Print the data exactly as written, line for line, and leave its pictures behind.

_Data entries:_
----------

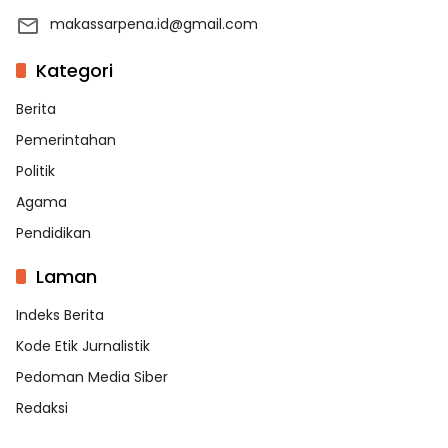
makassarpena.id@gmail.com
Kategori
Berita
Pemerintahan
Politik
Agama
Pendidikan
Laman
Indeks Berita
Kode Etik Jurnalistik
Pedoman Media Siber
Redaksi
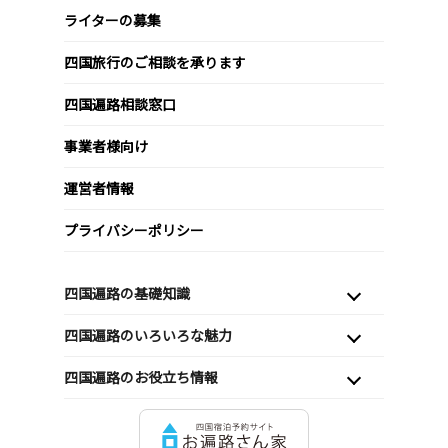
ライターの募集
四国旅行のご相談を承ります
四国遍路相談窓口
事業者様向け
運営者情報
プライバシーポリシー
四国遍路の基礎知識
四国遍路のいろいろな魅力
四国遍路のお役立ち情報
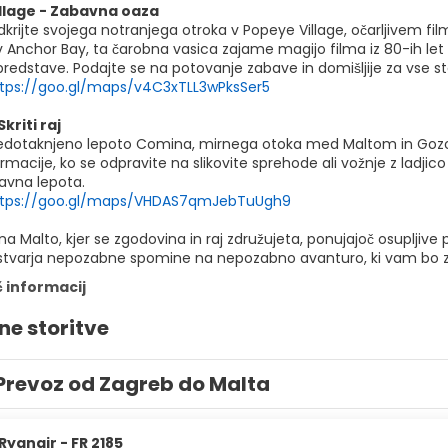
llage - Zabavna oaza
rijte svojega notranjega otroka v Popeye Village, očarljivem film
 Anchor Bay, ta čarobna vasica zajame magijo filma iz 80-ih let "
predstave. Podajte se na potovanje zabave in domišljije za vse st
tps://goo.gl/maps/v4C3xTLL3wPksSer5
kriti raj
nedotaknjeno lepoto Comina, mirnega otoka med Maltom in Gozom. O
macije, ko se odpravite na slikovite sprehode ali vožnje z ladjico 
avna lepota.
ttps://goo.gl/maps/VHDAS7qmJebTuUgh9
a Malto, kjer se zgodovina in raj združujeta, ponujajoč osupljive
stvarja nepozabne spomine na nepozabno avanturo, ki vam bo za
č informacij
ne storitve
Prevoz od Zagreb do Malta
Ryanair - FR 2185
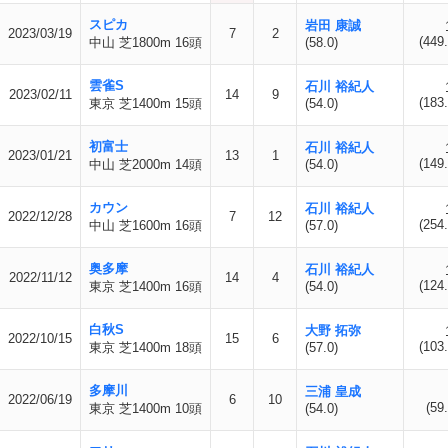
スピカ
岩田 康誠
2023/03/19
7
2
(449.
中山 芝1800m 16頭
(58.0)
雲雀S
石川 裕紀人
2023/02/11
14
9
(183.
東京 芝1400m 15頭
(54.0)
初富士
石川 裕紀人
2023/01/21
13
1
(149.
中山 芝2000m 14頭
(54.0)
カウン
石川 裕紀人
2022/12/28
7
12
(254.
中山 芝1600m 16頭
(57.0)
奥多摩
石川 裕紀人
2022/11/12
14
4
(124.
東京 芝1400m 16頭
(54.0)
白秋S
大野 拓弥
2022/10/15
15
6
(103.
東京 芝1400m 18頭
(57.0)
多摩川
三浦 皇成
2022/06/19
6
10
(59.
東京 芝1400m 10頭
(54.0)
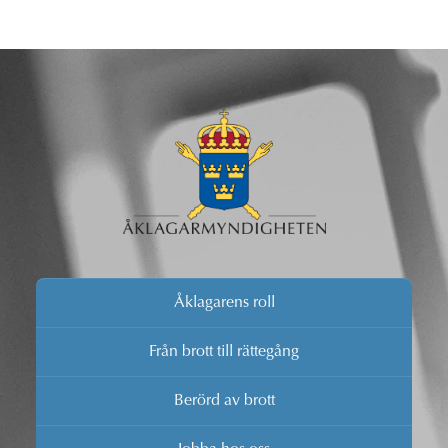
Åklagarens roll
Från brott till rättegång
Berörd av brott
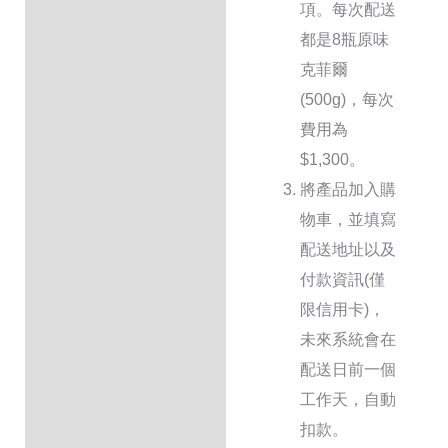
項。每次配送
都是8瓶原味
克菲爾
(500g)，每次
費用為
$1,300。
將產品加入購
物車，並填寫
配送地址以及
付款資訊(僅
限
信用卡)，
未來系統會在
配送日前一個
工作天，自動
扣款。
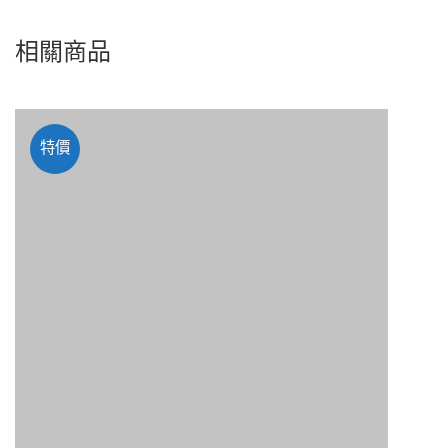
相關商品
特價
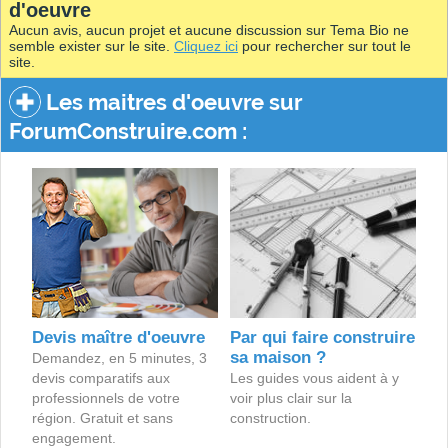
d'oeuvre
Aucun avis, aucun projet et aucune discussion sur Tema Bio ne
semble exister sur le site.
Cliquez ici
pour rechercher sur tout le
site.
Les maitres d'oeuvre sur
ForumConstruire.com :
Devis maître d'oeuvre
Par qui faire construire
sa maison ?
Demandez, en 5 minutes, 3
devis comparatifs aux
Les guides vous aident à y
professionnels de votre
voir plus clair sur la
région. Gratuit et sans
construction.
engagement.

----------

_Written reply:_
makassarpena.id@gmail.com
Kategori
Berita
Pemerintahan
Politik
Agama
Pendidikan
Laman
Indeks Berita
Kode Etik Jurnalistik
Pedoman Media Siber
Redaksi
ライターの募集
四国旅行のご相談を承ります
四国遍路相談窓口
事業者様向け
運営者情報
プライバシーポリシー
四国遍路の基礎知識
四国遍路のいろいろな魅力
四国遍路のお役立ち情報
llage - Zabavna oaza
rijte svojega notranjega otroka v Popeye Village, očarljivem film
 Anchor Bay, ta čarobna vasica zajame magijo filma iz 80-ih let "
predstave. Podajte se na potovanje zabave in domišljije za vse st
tps://goo.gl/maps/v4C3xTLL3wPksSer5
kriti raj
nedotaknjeno lepoto Comina, mirnega otoka med Maltom in Gozom. O
macije, ko se odpravite na slikovite sprehode ali vožnje z ladjico 
avna lepota.
ttps://goo.gl/maps/VHDAS7qmJebTuUgh9
a Malto, kjer se zgodovina in raj združujeta, ponujajoč osupljive
stvarja nepozabne spomine na nepozabno avanturo, ki vam bo za
č informacij
ne storitve
Prevoz od Zagreb do Malta
Ryanair - FR 2185
スピカ
岩田 康誠
2023/03/19
7
2
(449.
中山 芝1800m 16頭
(58.0)
雲雀S
石川 裕紀人
2023/02/11
14
9
(183.
東京 芝1400m 15頭
(54.0)
初富士
石川 裕紀人
2023/01/21
13
1
(149.
中山 芝2000m 14頭
(54.0)
カウン
石川 裕紀人
2022/12/28
7
12
(254.
中山 芝1600m 16頭
(57.0)
奥多摩
石川 裕紀人
2022/11/12
14
4
(124.
東京 芝1400m 16頭
(54.0)
白秋S
大野 拓弥
2022/10/15
15
6
(103.
東京 芝1400m 18頭
(57.0)
多摩川
三浦 皇成
2022/06/19
6
10
(59.
東京 芝1400m 10頭
(54.0)
Åklagarens roll
Från brott till rättegång
Berörd av brott
項。每次配送
都是8瓶原味
克菲爾
(500g)，每次
費用為
$1,300。
將產品加入購
物車，並填寫
配送地址以及
付款資訊(僅
限
信用卡)，
未來系統會在
配送日前一個
工作天，自動
扣款。
相關商品
特價
d'oeuvre
Aucun avis, aucun projet et aucune discussion sur Tema Bio ne
semble exister sur le site.
Cliquez ici
pour rechercher sur tout le
site.
Les maitres d'oeuvre sur
ForumConstruire.com :
Devis maître d'oeuvre
Par qui faire construire
sa maison ?
Demandez, en 5 minutes, 3
devis comparatifs aux
Les guides vous aident à y
professionnels de votre
voir plus clair sur la
région. Gratuit et sans
construction.
engagement.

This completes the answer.